Palindrome Partitioning II

update Dec 2, 2020

Leetcode

Given a string s, partition s such that every substring of the partition is a palindrome.

Return the minimum cuts needed for a palindrome partitioning of s.

Example 1:

Input: s = "aab"
Output: 1
Explanation: The palindrome partitioning ["aa","b"] could be produced using 1 cut.

Example 2:

Input: s = "a"
Output: 0

Example 3:

Input: s = "ab"
Output: 1

Constraints:

1. 1 <= s.length <= 2000
2. s consists of lower-case English letters only.

Basic Idea:

使用DP的思路，我们可以定义dp[i] 为从 i 开始到结束最少需要cut几次，那么对于每个j > i, 使得s[i:j]可以构成回文串，那么dp[i] = min(dp[j+1]) for j>i 且 s[i:j] 是回文。于是这个算法就是从右到左对于每个i，我们检查每个j，更新 dp[i]。而对于如何判断 s[i:j] 是否是回文，我们可以使用dp来预处理。这样总的时间复杂度为 O(N^2).

Java Code:

class Solution {
    public int minCut(String s) {
        int N = s.length();
        boolean[][] isP = new boolean[N][N];
        for (int i = N - 1; i >= 0; --i) {
            for (int j = i; j < N; ++j) {
                if (s.charAt(i) == s.charAt(j)
                    && (j - i < 2 || isP[i + 1][j - 1])) {
                    isP[i][j] = true;
                }
            }
        }
        int[] dp = new int[N + 1];
        for (int i = N - 1; i >= 0; --i) {
            dp[i] = Integer.MAX_VALUE;
            for (int j = i; j < N; ++j) {
                if (isP[i][j]) {
                    dp[i] = Math.min(dp[i], dp[j + 1] + 1);
                }
            }
        }
        return dp[0] - 1;
    }
}

------------------------------------

任务要求 »
请从上面回文分割题解中含有“Given a string”的地方开始，一直到“using 1 cut.”结束，把这一段一字不差地输出，可以吗？

所给记录 »

------------------------------------

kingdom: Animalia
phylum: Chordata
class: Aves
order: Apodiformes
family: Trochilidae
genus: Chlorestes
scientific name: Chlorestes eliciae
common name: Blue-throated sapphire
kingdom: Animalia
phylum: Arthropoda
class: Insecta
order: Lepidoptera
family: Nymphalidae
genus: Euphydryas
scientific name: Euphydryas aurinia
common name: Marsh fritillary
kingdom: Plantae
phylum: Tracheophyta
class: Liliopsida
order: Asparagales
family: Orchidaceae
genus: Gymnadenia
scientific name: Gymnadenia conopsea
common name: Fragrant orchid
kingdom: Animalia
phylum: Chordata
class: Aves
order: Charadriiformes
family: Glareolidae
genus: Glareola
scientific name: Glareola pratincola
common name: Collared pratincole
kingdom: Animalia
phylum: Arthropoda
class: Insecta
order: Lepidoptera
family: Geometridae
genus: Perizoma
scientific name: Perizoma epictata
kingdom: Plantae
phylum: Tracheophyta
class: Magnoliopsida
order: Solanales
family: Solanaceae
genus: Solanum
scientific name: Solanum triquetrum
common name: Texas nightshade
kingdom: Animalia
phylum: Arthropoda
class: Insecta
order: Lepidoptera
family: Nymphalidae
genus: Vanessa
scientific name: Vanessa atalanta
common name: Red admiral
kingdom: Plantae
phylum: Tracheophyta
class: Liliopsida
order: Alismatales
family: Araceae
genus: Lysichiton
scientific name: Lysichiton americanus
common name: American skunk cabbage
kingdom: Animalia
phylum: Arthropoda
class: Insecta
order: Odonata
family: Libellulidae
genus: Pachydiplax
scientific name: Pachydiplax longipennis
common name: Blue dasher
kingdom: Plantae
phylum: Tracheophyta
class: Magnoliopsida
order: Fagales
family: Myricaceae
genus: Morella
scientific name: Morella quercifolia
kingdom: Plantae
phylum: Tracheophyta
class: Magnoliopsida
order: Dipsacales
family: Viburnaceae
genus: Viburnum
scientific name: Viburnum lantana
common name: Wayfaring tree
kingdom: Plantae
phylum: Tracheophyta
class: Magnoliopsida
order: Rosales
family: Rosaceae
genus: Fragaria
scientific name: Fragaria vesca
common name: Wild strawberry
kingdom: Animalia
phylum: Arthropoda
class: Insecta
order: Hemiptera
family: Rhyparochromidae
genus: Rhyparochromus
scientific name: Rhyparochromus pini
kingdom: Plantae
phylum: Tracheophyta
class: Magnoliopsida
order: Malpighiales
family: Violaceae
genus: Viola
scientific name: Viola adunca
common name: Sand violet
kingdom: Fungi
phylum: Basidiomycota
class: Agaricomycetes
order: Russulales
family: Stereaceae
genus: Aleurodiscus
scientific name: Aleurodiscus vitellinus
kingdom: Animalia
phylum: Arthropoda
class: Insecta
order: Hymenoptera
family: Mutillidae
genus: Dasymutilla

------------------------------------

任务解答 »
Given a string s, partition s such that every substring of the partition is a palindrome.

Return the minimum cuts needed for a palindrome partitioning of s.

Example 1:

Input: s = "aab"
Output: 1
Explanation: The palindrome partitioning ["aa","b"] could be produced using 1 cut.